La tragedia en La Guaira, Venezuela, sigue dejando historias de angustia que conmueven dentro y fuera del país, y una de las más sensibles es la de la familia conformada por Yhosvany Hernández Fernández, Adela Taberneiro García y sus hijos Ulises, de 8 años, y Lía, de 9. Según la información difundida, los cuatro viajaron desde España a Venezuela el 20 de junio para visitar a familiares y desde entonces no se sabe con certeza si permanecen atrapados bajo los escombros del edificio donde se encontraban. La noticia ha generado una búsqueda desesperada en la que cada dato, cada llamada y cada difusión puede marcar la diferencia.
El punto que más ha movilizado a la opinión pública es la última ubicación conocida de la familia: el Bulevar Naiguatá 33, sector El Caribe, en Caraballeda, estado La Guaira, también identificado como el edificio OPP 33, torre B, piso 2. Esa referencia ha sido clave para orientar los operativos, porque la zona forma parte de las áreas más golpeadas por los terremotos del 24 de junio, que dejaron una estela de destrucción en el norte de Venezuela. La familia, residente en Marín, Galicia, había regresado temporalmente al país, y ahora sus allegados piden máxima difusión para localizarla cuanto antes.

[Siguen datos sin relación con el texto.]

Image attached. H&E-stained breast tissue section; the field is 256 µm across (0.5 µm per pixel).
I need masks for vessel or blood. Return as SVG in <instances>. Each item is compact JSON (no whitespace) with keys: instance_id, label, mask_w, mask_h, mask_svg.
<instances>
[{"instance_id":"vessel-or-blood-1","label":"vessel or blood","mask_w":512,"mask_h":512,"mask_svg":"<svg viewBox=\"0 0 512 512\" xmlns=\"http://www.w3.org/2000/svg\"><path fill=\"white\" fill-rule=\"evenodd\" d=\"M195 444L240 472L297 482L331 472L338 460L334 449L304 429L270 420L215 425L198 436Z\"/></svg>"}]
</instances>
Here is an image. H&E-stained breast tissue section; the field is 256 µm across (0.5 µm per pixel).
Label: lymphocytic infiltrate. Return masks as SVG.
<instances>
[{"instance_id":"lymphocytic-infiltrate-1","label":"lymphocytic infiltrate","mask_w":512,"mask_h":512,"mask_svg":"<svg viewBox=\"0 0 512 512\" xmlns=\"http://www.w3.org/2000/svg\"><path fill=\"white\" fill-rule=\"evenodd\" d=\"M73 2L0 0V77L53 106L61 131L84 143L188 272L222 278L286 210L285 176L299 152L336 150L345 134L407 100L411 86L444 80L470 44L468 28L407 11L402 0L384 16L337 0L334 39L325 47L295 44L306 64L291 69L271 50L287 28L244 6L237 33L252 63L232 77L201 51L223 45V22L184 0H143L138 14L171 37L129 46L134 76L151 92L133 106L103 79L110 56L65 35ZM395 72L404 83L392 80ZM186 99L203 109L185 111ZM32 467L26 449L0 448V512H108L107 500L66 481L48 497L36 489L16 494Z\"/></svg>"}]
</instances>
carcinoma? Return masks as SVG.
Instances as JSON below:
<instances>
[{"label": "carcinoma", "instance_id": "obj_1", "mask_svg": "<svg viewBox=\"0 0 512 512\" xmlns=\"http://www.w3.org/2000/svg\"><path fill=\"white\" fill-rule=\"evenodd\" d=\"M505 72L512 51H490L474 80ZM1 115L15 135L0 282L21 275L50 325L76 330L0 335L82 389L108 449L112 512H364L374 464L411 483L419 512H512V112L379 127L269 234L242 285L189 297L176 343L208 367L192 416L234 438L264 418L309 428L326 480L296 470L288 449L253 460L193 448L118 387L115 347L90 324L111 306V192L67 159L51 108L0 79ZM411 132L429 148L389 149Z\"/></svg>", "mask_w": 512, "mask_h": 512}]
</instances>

Los terremotos que desencadenaron esta emergencia ocurrieron el 24 de junio de 2026, con dos sismos de magnitud 7.2 y 7.5 que sacudieron fuertemente el territorio venezolano. La magnitud de la tragedia ha sido enorme, con reportes que hablan de miles de desaparecidos y de cientos de personas aún bajo escombros, mientras equipos de rescate de distintos países trabajan sin descanso para encontrar sobrevivientes. En medio de esa carrera contra el tiempo, también se han reportado rescates recientes que mantienen viva la esperanza, como el de un padre y su hijo encontrados con vida tras varios días atrapados.
La familia de Marín ha pedido ayuda a través del número +1 (813) 669-8138, y la comunidad cercana acompaña la búsqueda con una mezcla de angustia y esperanza. La alcaldesa María Ramallo ha dicho que “no tenemos absolutamente ninguna noticia” y que, aunque siguen en contacto con los parientes, “no queremos perder la esperanza”, una frase que resume el estado emocional de todos los que esperan una señal. Esa incertidumbre convierte cada hora en un tramo muy duro, porque en una emergencia así el silencio también pesa.
Lo más delicado de esta historia es que ya no se trata solo de un caso aislado, sino de una tragedia humanitaria de gran escala que dejó al país entero mirando hacia La Guaira. Entre la destrucción de edificios, la búsqueda de desaparecidos y la labor de rescate internacional, el caso de Yhosvany, Adela, Ulises y Lía representa el rostro más humano del desastre. ¿Lograrán ser ubicados a tiempo? ¿Habrá más sobrevivientes entre los escombros? La respuesta sigue dependiendo de la rapidez del rescate y de la difusión de esta información.